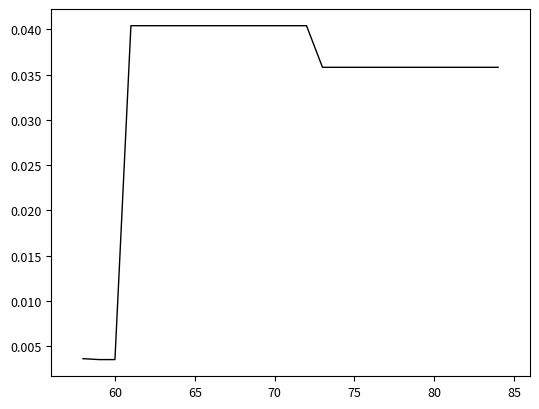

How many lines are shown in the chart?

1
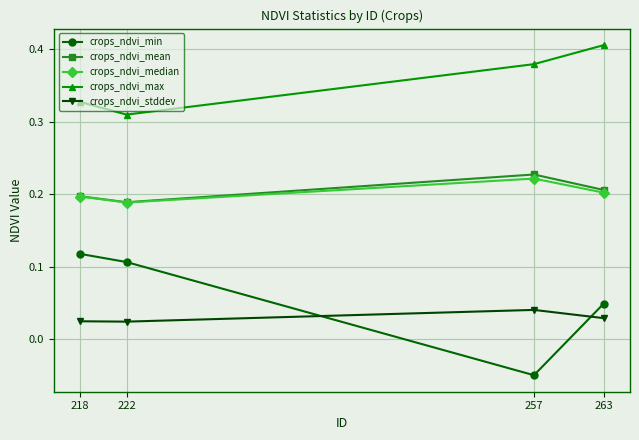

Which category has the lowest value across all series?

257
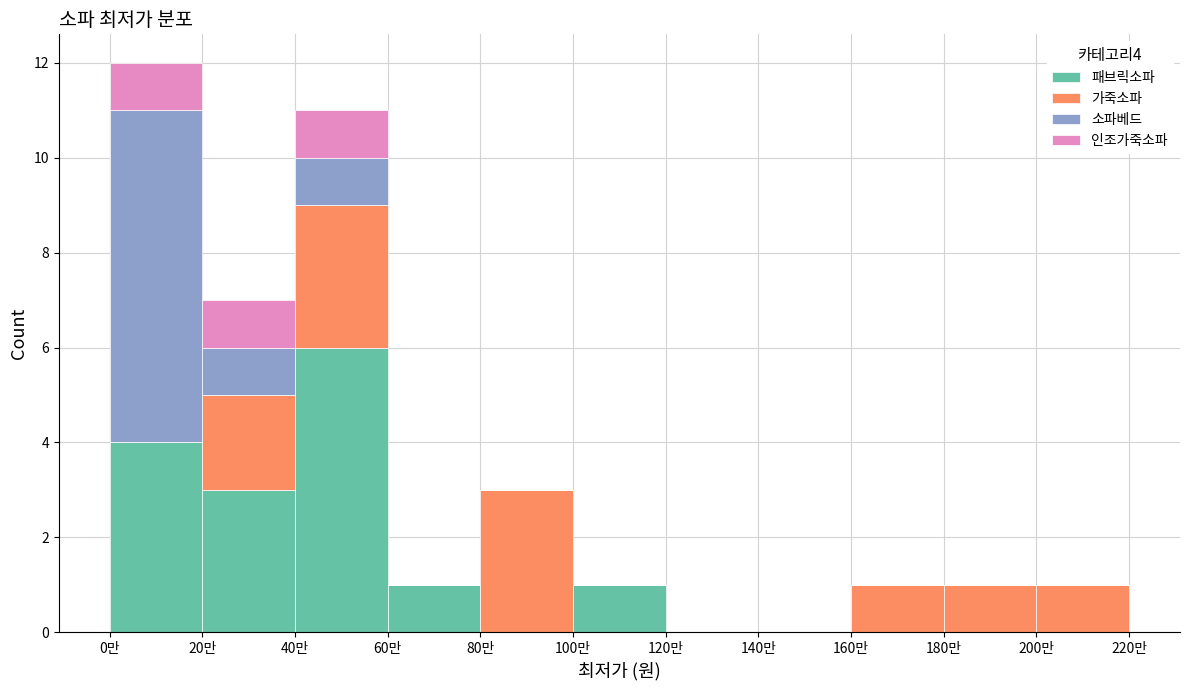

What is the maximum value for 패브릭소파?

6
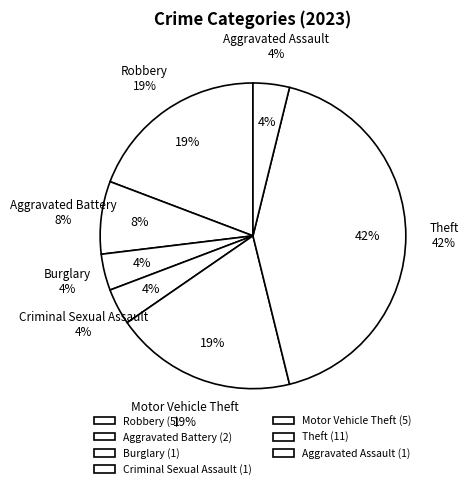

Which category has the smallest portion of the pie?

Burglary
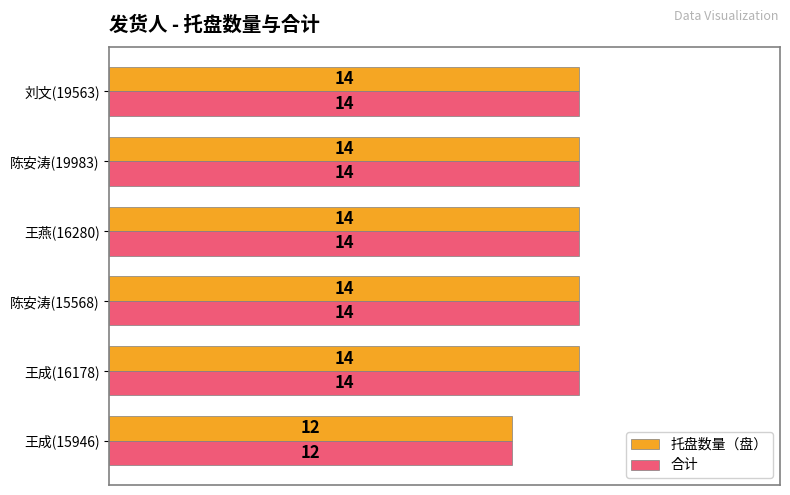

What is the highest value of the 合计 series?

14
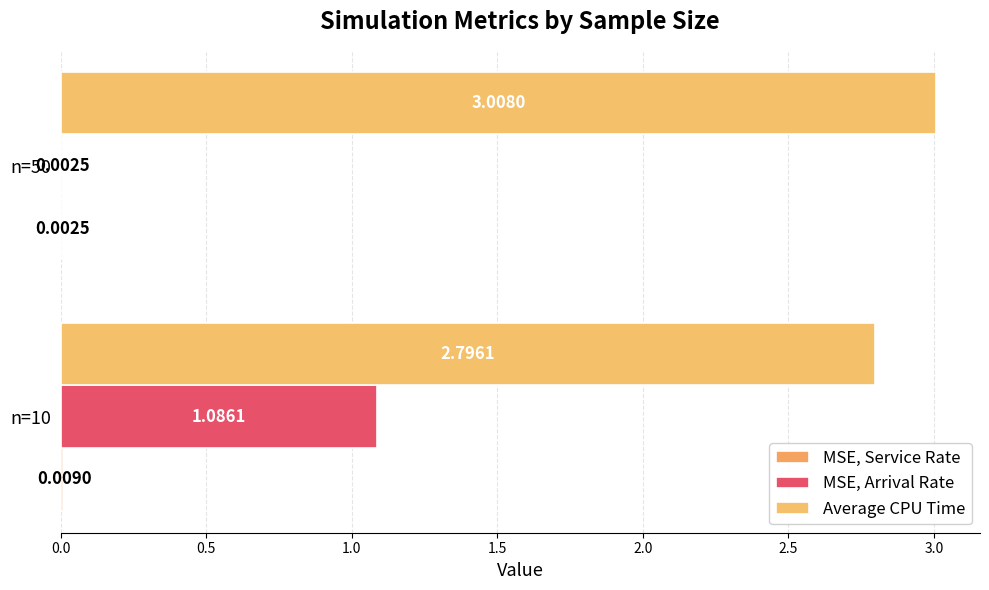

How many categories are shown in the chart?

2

--*--

■ TASK DIRECTIONS
Copy the lines above without any change, starting at the line containing "Which category has the lowest" and continuing through the final line, with both ends included. Omit the pictures from your copy.

■ EXERCISE ANSWER
Which category has the lowest value across all series?

257

What is the maximum value for 패브릭소파?

6

Which category has the smallest portion of the pie?

Burglary

What is the highest value of the 合计 series?

14

How many categories are shown in the chart?

2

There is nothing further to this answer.